(Entries in the collection)

........

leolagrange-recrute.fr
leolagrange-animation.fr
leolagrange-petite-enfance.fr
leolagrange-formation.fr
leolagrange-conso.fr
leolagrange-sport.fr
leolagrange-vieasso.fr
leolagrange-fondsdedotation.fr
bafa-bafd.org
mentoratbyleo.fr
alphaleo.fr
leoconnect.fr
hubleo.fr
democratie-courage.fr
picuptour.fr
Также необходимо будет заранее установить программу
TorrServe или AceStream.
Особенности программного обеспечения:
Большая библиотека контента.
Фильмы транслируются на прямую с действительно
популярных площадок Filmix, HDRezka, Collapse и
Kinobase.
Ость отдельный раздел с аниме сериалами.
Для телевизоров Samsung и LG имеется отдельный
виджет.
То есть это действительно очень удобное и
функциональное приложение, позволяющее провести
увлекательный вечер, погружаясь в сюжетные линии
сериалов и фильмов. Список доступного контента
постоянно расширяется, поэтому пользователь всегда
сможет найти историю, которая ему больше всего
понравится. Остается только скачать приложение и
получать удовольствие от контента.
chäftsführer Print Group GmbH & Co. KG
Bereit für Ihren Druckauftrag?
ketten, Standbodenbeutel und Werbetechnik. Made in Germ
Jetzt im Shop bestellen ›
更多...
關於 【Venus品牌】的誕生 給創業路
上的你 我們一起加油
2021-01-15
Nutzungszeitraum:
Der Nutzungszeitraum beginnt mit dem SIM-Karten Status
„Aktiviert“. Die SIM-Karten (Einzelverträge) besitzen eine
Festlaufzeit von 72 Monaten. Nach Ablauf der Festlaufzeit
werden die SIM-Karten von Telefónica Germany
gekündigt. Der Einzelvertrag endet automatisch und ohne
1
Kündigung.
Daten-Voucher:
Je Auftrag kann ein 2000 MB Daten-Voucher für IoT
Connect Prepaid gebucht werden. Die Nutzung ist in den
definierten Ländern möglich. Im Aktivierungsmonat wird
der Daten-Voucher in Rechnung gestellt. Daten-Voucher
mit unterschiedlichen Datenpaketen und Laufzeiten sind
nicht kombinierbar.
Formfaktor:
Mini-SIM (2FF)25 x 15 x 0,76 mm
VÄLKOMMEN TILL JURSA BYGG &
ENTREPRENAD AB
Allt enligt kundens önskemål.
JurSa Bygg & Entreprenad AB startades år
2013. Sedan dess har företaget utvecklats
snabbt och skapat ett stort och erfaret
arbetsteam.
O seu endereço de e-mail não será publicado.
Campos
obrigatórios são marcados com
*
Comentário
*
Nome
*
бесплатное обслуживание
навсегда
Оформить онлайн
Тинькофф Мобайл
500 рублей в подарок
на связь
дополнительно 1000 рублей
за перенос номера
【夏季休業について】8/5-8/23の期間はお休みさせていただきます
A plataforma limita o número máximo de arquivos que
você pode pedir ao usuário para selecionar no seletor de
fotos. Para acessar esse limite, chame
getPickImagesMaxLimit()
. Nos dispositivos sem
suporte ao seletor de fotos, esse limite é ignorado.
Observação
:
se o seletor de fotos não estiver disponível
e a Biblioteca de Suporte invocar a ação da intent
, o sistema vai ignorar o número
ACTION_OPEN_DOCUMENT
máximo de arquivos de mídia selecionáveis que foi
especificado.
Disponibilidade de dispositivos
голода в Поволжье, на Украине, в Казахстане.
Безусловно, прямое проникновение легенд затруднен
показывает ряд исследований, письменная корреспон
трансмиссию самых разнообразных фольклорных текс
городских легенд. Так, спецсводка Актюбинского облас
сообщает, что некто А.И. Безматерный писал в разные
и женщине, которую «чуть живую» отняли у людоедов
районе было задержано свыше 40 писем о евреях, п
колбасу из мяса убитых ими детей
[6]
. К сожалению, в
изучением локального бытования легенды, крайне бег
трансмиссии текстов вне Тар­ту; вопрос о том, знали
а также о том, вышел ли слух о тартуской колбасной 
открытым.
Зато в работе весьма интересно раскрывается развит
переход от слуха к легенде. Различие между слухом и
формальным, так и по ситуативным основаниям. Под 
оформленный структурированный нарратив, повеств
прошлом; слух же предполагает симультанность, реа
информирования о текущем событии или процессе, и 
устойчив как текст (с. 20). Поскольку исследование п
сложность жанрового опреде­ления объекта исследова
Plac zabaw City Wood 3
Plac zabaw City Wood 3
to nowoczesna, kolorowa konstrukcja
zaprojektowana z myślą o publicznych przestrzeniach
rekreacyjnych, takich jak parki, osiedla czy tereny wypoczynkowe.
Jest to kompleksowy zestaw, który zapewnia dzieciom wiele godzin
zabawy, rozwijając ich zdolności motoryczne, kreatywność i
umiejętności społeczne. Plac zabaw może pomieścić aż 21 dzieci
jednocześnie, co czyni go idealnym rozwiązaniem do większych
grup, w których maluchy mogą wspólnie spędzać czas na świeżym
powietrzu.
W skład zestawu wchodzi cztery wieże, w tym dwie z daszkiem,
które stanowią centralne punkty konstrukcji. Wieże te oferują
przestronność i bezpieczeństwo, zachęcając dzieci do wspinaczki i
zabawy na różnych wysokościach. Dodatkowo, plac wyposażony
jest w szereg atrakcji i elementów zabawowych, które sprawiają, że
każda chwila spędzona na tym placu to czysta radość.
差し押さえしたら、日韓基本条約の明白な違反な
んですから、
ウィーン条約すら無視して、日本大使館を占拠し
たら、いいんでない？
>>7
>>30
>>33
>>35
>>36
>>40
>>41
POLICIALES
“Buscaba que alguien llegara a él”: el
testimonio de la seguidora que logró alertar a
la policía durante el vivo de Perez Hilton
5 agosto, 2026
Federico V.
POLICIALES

........

→ ASSIGNMENT
Convert all of the lines above into a JSON list of strings, with one string per line and any blank lines omitted.

→ EXERCISE SOLUTION
[
  "leolagrange-recrute.fr",
  "leolagrange-animation.fr",
  "leolagrange-petite-enfance.fr",
  "leolagrange-formation.fr",
  "leolagrange-conso.fr",
  "leolagrange-sport.fr",
  "leolagrange-vieasso.fr",
  "leolagrange-fondsdedotation.fr",
  "bafa-bafd.org",
  "mentoratbyleo.fr",
  "alphaleo.fr",
  "leoconnect.fr",
  "hubleo.fr",
  "democratie-courage.fr",
  "picuptour.fr",
  "Также необходимо будет заранее установить программу",
  "TorrServe или AceStream.",
  "Особенности программного обеспечения:",
  "Большая библиотека контента.",
  "Фильмы транслируются на прямую с действительно",
  "популярных площадок Filmix, HDRezka, Collapse и",
  "Kinobase.",
  "Ость отдельный раздел с аниме сериалами.",
  "Для телевизоров Samsung и LG имеется отдельный",
  "виджет.",
  "То есть это действительно очень удобное и",
  "функциональное приложение, позволяющее провести",
  "увлекательный вечер, погружаясь в сюжетные линии",
  "сериалов и фильмов. Список доступного контента",
  "постоянно расширяется, поэтому пользователь всегда",
  "сможет найти историю, которая ему больше всего",
  "понравится. Остается только скачать приложение и",
  "получать удовольствие от контента.",
  "chäftsführer Print Group GmbH & Co. KG",
  "Bereit für Ihren Druckauftrag?",
  "ketten, Standbodenbeutel und Werbetechnik. Made in Germ",
  "Jetzt im Shop bestellen ›",
  "更多...",
  "關於 【Venus品牌】的誕生 給創業路",
  "上的你 我們一起加油",
  "2021-01-15",
  "Nutzungszeitraum:",
  "Der Nutzungszeitraum beginnt mit dem SIM-Karten Status",
  "„Aktiviert“. Die SIM-Karten (Einzelverträge) besitzen eine",
  "Festlaufzeit von 72 Monaten. Nach Ablauf der Festlaufzeit",
  "werden die SIM-Karten von Telefónica Germany",
  "gekündigt. Der Einzelvertrag endet automatisch und ohne",
  "1",
  "Kündigung.",
  "Daten-Voucher:",
  "Je Auftrag kann ein 2000 MB Daten-Voucher für IoT",
  "Connect Prepaid gebucht werden. Die Nutzung ist in den",
  "definierten Ländern möglich. Im Aktivierungsmonat wird",
  "der Daten-Voucher in Rechnung gestellt. Daten-Voucher",
  "mit unterschiedlichen Datenpaketen und Laufzeiten sind",
  "nicht kombinierbar.",
  "Formfaktor:",
  "Mini-SIM (2FF)25 x 15 x 0,76 mm",
  "VÄLKOMMEN TILL JURSA BYGG &",
  "ENTREPRENAD AB",
  "Allt enligt kundens önskemål.",
  "JurSa Bygg & Entreprenad AB startades år",
  "2013. Sedan dess har företaget utvecklats",
  "snabbt och skapat ett stort och erfaret",
  "arbetsteam.",
  "O seu endereço de e-mail não será publicado.",
  "Campos",
  "obrigatórios são marcados com",
  "*",
  "Comentário",
  "*",
  "Nome",
  "*",
  "бесплатное обслуживание",
  "навсегда",
  "Оформить онлайн",
  "Тинькофф Мобайл",
  "500 рублей в подарок",
  "на связь",
  "дополнительно 1000 рублей",
  "за перенос номера",
  "【夏季休業について】8/5-8/23の期間はお休みさせていただきます",
  "A plataforma limita o número máximo de arquivos que",
  "você pode pedir ao usuário para selecionar no seletor de",
  "fotos. Para acessar esse limite, chame",
  "getPickImagesMaxLimit()",
  ". Nos dispositivos sem",
  "suporte ao seletor de fotos, esse limite é ignorado.",
  "Observação",
  ":",
  "se o seletor de fotos não estiver disponível",
  "e a Biblioteca de Suporte invocar a ação da intent",
  ", o sistema vai ignorar o número",
  "ACTION_OPEN_DOCUMENT",
  "máximo de arquivos de mídia selecionáveis que foi",
  "especificado.",
  "Disponibilidade de dispositivos",
  "голода в Поволжье, на Украине, в Казахстане.",
  "Безусловно, прямое проникновение легенд затруднен",
  "показывает ряд исследований, письменная корреспон",
  "трансмиссию самых разнообразных фольклорных текс",
  "городских легенд. Так, спецсводка Актюбинского облас",
  "сообщает, что некто А.И. Безматерный писал в разные",
  "и женщине, которую «чуть живую» отняли у людоедов",
  "районе было задержано свыше 40 писем о евреях, п",
  "колбасу из мяса убитых ими детей",
  "[6]",
  ". К сожалению, в",
  "изучением локального бытования легенды, крайне бег",
  "трансмиссии текстов вне Тар­ту; вопрос о том, знали",
  "а также о том, вышел ли слух о тартуской колбасной ",
  "открытым.",
  "Зато в работе весьма интересно раскрывается развит",
  "переход от слуха к легенде. Различие между слухом и",
  "формальным, так и по ситуативным основаниям. Под ",
  "оформленный структурированный нарратив, повеств",
  "прошлом; слух же предполагает симультанность, реа",
  "информирования о текущем событии или процессе, и ",
  "устойчив как текст (с. 20). Поскольку исследование п",
  "сложность жанрового опреде­ления объекта исследова",
  "Plac zabaw City Wood 3",
  "Plac zabaw City Wood 3",
  "to nowoczesna, kolorowa konstrukcja",
  "zaprojektowana z myślą o publicznych przestrzeniach",
  "rekreacyjnych, takich jak parki, osiedla czy tereny wypoczynkowe.",
  "Jest to kompleksowy zestaw, który zapewnia dzieciom wiele godzin",
  "zabawy, rozwijając ich zdolności motoryczne, kreatywność i",
  "umiejętności społeczne. Plac zabaw może pomieścić aż 21 dzieci",
  "jednocześnie, co czyni go idealnym rozwiązaniem do większych",
  "grup, w których maluchy mogą wspólnie spędzać czas na świeżym",
  "powietrzu.",
  "W skład zestawu wchodzi cztery wieże, w tym dwie z daszkiem,",
  "które stanowią centralne punkty konstrukcji. Wieże te oferują",
  "przestronność i bezpieczeństwo, zachęcając dzieci do wspinaczki i",
  "zabawy na różnych wysokościach. Dodatkowo, plac wyposażony",
  "jest w szereg atrakcji i elementów zabawowych, które sprawiają, że",
  "każda chwila spędzona na tym placu to czysta radość.",
  "差し押さえしたら、日韓基本条約の明白な違反な",
  "んですから、",
  "ウィーン条約すら無視して、日本大使館を占拠し",
  "たら、いいんでない？",
  ">>7",
  ">>30",
  ">>33",
  ">>35",
  ">>36",
  ">>40",
  ">>41",
  "POLICIALES",
  "“Buscaba que alguien llegara a él”: el",
  "testimonio de la seguidora que logró alertar a",
  "la policía durante el vivo de Perez Hilton",
  "5 agosto, 2026",
  "Federico V.",
  "POLICIALES"
]